Kur'an'daki, "Kendilerine kitap verilenlerden oldukları halde, Allah'a ve âhiret gününe inanmayan, Allah'ın ve Resulünün haram ettiğini haram tanımayan ve hâk dini (İslâm'ı) din edinmeyen kimselerle (Yahudi ve Hıristiyanlar), ezilerek kendi elleriyle cizye verinceye kadar savaşın!" (Tevbe, 29) ve "Yeryüzünde fitne (şirk) kalmayıp, din yalnız Allah'ın oluncaya kadar onlarla savaşın (cihat edin).

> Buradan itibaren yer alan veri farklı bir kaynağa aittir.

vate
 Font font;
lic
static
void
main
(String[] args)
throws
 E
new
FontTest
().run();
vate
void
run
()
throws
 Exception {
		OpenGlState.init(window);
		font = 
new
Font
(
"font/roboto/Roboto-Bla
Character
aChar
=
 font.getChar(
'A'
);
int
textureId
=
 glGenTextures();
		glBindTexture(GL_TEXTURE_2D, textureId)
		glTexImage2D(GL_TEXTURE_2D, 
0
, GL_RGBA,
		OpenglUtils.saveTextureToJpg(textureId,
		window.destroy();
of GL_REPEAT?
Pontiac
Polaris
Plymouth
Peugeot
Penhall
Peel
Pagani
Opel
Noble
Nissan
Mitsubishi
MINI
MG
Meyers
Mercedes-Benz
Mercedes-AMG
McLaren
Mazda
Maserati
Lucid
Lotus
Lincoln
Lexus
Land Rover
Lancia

Eğer küfürden vazgeçerlerse bilsinler ki, Allah yaptıklarını görür muhakkak görmektedir" (Enfal, 39) ayetleri Allah'ın hâkimiyetini tesis etmek için hedef koymaktadır ve tarih, bu hedefleri gerçekleştiren peygambere şahitlik etmiştir.

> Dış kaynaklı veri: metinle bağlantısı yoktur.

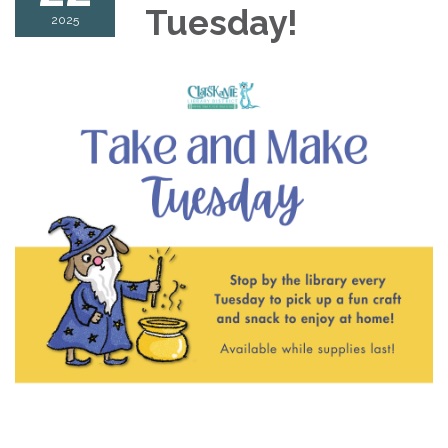
Tuesday!
2025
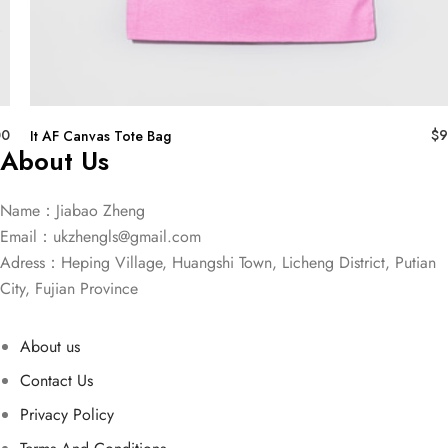
00
$
9
It AF Canvas Tote Bag
About Us
Name：Jiabao Zheng
Email：
ukzhengls@gmail.com
Adress：Heping Village, Huangshi Town, Licheng District, Putian
City, Fujian Province
About us
Contact Us
Privacy Policy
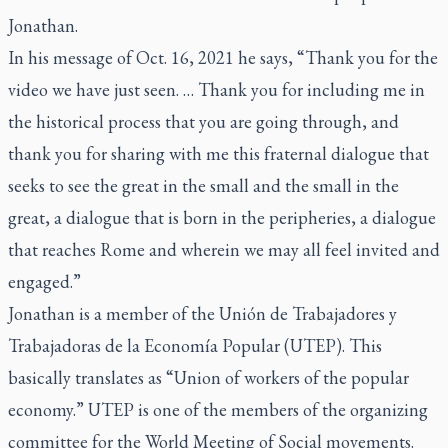
Jonathan.
In his message of Oct. 16, 2021 he says, “Thank you for the
video we have just seen. … Thank you for including me in
the historical process that you are going through, and
thank you for sharing with me this fraternal dialogue that
seeks to see the great in the small and the small in the
great, a dialogue that is born in the peripheries, a dialogue
that reaches Rome and wherein we may all feel invited and
engaged.”
Jonathan is a member of the Unión de Trabajadores y
Trabajadoras de la Economía Popular (UTEP). This
basically translates as “Union of workers of the popular
economy.” UTEP is one of the members of the organizing
committee for the World Meeting of Social movements.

Peygamberimiz Hz.Muhammed (S.A.V.), Mekke'den Medine'ye "Hicret" eder etmez hicrete katılan muhacirler ile Medine'de Müslümanlara ev sahipliği yapan ensarı kardeş ilan etmiş ve vakit kaybetmeden tebliği devletle desteklemek için 622'de Medine başkent olmak üzere İslâm Devleti'ni kurmuştur.

Allah'ın Resulü'nün kurduğu devletin ilk anayasası olan "Medine Anayasası", hâkim unsur Müslümanlarla birlikte burada bulunan Yahudiler ve müşriklerin de haklarını koruyacak şekilde düzenlenmişti. Bu devlette diğer unsurlar bulunmasına rağmen hâkimiyet Allah-u Teâlâ'ya, yetki Peygamberimize, bu uğurda mücadele etmek de Müslümanlara aitti. Hedef, adaletin tesis edilmesiydi. Böylece İslâm'ın üstünlüğüne ilâveten, izzet üstünlüğü de devlet eliyle Müslümanlara verilmişti.

O günlerde Medine'deki demografik yapı Müslümanların aleyhineydi. Toplam nüfus 10000 (on bin) civarındaydı. Müşrik Arapların sayısı 4500, Yahudilerin sayısı ise 4000 civarındaydı. Müslümanlar ise 1500 kişiydi. Az sayıda da Hıristiyan bulunmaktaydı. Bu nüfus verilerine göre Müslümanların diğer unsurlara oranı yaklaşık olarak 6'da 1 idi.

Demografik yapının Müslümanların aleyhinde olmasına rağmen Hz. Muhammed (S.A.V.), İlahî yardım ve karizmatik liderliğiyle kendini kabul ettirmiş, devlet başkanlığını deruhte etmişti. Hz. Muhammed'in (S.A.V.) nüfus sayımı yaptırması ve devletin sınırlarını belirlemesinden sonra açıkladığı kuruluş anayasası "Besmele" ile başlamakta ve 47 maddeden oluşmaktaydı.

Allah'ın Resulü'nün kurduğu devletin ilk anayasası mesabesindeki "Medine Sözleşmesi", hâkim unsur Müslümanlarla birlikte burada bulunan Yahudiler ve müşriklerin de haklarını koruyacak şekilde düzenlenmişti. İslâm devletinin kurucusu, âlemlere rahmet Hz.Muhammed (S.A.V.), kuruluş anayasası ile burada yaşayan müşriklerle, Benî Kurayza, Benî Nadîr ve Benî Kaynuka Yahudilerinin can, mal ve din hürriyetlerini teminat altına almıştı. Bu anlaşmaya göre Medine'ye herhangi bir saldırı söz konusu olduğunda bu unsurların şehrin savunmasına katılmalarını şart koşmuştu.